How to integrate a new model provider or adapter with ARP.

When to use this

Common reasons:

  • You want to use a non-OpenAI provider (local model, self-hosted endpoint, enterprise gateway).
  • You need custom auth/routing, policy enforcement, or observability hooks around model calls.
  • You want different latency/cost tradeoffs per role (Planner vs tool-args vs Chat).
  • You want offline/sandboxed execution where external network calls are not allowed.

Integration steps

1. Configuration changes

In the MVP runtime, model selection is driven by:

  • --mode stub|openai (or JARVIS_RUNTIME_MODE)
  • model overrides via JARVIS_MODEL_* env vars

To add a new provider, you typically introduce a new runtime mode (for example --mode myprovider) plus whatever env vars your provider needs.

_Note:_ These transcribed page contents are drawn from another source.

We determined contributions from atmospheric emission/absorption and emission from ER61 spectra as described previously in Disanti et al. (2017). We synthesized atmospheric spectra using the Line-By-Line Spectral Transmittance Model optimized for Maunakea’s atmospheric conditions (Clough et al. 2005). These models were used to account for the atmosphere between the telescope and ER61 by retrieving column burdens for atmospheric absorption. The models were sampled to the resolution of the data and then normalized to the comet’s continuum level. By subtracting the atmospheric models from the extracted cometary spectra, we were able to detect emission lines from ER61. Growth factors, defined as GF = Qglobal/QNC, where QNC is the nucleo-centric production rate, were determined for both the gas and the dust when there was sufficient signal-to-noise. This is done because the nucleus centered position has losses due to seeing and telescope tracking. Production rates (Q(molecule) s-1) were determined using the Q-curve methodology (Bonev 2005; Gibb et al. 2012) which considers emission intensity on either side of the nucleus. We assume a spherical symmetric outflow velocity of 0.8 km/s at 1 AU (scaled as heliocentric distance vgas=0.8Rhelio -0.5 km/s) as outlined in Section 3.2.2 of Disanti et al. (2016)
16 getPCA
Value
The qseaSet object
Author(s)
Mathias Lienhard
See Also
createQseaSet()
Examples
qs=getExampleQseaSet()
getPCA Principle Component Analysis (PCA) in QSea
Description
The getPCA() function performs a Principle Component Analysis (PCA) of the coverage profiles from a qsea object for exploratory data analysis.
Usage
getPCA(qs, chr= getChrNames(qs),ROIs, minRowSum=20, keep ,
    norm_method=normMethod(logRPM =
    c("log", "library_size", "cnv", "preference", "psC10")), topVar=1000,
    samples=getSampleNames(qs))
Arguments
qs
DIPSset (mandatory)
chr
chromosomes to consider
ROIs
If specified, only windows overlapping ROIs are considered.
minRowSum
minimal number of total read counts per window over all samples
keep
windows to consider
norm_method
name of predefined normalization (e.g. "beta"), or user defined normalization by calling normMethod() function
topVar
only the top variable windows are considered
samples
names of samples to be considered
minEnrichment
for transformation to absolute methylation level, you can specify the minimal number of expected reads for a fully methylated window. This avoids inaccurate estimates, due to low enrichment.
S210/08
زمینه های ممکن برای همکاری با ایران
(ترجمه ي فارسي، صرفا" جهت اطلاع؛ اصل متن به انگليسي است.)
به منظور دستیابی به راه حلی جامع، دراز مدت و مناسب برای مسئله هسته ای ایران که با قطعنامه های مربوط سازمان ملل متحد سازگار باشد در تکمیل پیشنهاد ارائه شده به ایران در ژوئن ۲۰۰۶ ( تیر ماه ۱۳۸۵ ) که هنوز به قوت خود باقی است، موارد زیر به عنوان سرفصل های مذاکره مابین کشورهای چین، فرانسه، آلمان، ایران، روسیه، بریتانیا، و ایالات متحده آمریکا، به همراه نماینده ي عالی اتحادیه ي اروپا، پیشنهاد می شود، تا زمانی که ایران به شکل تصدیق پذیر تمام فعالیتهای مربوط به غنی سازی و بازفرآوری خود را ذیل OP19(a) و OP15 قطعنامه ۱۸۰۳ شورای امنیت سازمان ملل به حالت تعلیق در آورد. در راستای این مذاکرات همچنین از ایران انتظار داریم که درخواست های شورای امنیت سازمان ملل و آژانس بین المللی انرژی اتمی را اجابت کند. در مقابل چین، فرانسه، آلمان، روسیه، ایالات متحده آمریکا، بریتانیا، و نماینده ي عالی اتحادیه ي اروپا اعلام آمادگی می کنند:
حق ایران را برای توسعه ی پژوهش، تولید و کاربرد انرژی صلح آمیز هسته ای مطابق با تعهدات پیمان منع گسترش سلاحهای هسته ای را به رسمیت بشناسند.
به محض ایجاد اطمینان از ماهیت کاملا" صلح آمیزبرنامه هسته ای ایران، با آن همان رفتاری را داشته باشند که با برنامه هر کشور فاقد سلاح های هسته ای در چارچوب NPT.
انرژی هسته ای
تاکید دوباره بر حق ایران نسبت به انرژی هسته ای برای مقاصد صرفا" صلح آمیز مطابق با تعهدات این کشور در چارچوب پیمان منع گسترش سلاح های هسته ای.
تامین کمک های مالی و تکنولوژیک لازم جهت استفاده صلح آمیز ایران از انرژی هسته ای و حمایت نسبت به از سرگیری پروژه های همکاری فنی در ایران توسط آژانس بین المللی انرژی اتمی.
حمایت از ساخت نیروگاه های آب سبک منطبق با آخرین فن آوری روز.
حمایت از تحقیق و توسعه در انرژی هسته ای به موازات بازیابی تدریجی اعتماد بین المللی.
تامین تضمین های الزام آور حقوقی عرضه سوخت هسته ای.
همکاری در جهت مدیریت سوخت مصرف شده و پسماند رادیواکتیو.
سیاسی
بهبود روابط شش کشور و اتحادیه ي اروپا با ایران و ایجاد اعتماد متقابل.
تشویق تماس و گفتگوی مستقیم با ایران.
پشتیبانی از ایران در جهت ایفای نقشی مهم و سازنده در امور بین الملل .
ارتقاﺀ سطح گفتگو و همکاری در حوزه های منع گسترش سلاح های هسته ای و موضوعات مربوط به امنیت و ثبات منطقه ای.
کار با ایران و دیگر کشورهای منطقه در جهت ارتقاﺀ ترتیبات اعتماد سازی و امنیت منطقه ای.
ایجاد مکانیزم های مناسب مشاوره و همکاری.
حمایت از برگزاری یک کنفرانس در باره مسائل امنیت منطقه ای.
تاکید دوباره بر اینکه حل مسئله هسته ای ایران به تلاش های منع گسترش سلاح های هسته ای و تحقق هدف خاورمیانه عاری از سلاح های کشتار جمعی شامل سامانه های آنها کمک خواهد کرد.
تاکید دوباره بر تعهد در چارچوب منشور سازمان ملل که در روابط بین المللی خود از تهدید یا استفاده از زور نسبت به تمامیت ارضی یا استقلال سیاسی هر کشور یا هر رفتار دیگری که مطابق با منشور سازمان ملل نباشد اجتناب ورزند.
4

2. Adapter / implementation changes

The runtime’s LLM-backed roles expect a single interface:

  • Implement jarvis_runtime.llm.client.LlmClient (responses(system_prompt, user_prompt, output_schema?, model_override?) -> dict)

Then wire it into:

  • LlmPlanner (structured output for planned steps)
  • LlmToolArgsGenerator (structured output for tool args)
  • LlmChat (final response)

3. Validation and rollout

  • Keep stub mode working as a deterministic fallback.
  • Add unit tests around the new client adapter and failure modes.
  • Use traces (trace.jsonl) to compare tool selection, tool args, and final responses across providers.
  • Roll out behind a new mode flag so you can switch providers without changing tool contracts.